Task item: Your task is to retype the lines from the opening of the material through the line that includes "No Mscs/cr/1256/2016". Do not copy the pictures.

Provided data:
—————
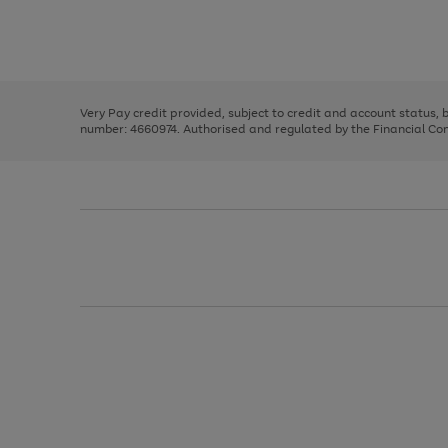
right
of
and
3
2
2
Use
Page
left
the
1
arrows
right
of
to
and
3
2
2
scroll
left
through
Very Pay credit provided, subject to credit and account status,
arrows
the
number: 4660974. Authorised and regulated by the Financial Cond
to
image
scroll
carousel
through
the
image
carousel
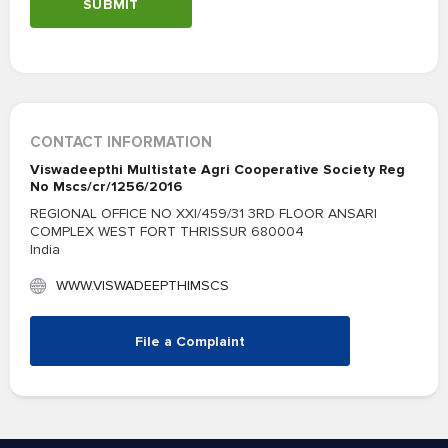
SUBMIT
CONTACT INFORMATION
Viswadeepthi Multistate Agri Cooperative Society Reg
No Mscs/cr/1256/2016
REGIONAL OFFICE NO XXI/459/31 3RD FLOOR ANSARI
COMPLEX WEST FORT THRISSUR 680004
India
WWW.VISWADEEPTHIMSCS
File a Complaint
—————
Finished task:
right
of
and
3
2
2
Use
Page
left
the
1
arrows
right
of
to
and
3
2
2
scroll
left
through
Very Pay credit provided, subject to credit and account status,
arrows
the
number: 4660974. Authorised and regulated by the Financial Cond
to
image
scroll
carousel
through
the
image
carousel
SUBMIT
CONTACT INFORMATION
Viswadeepthi Multistate Agri Cooperative Society Reg
No Mscs/cr/1256/2016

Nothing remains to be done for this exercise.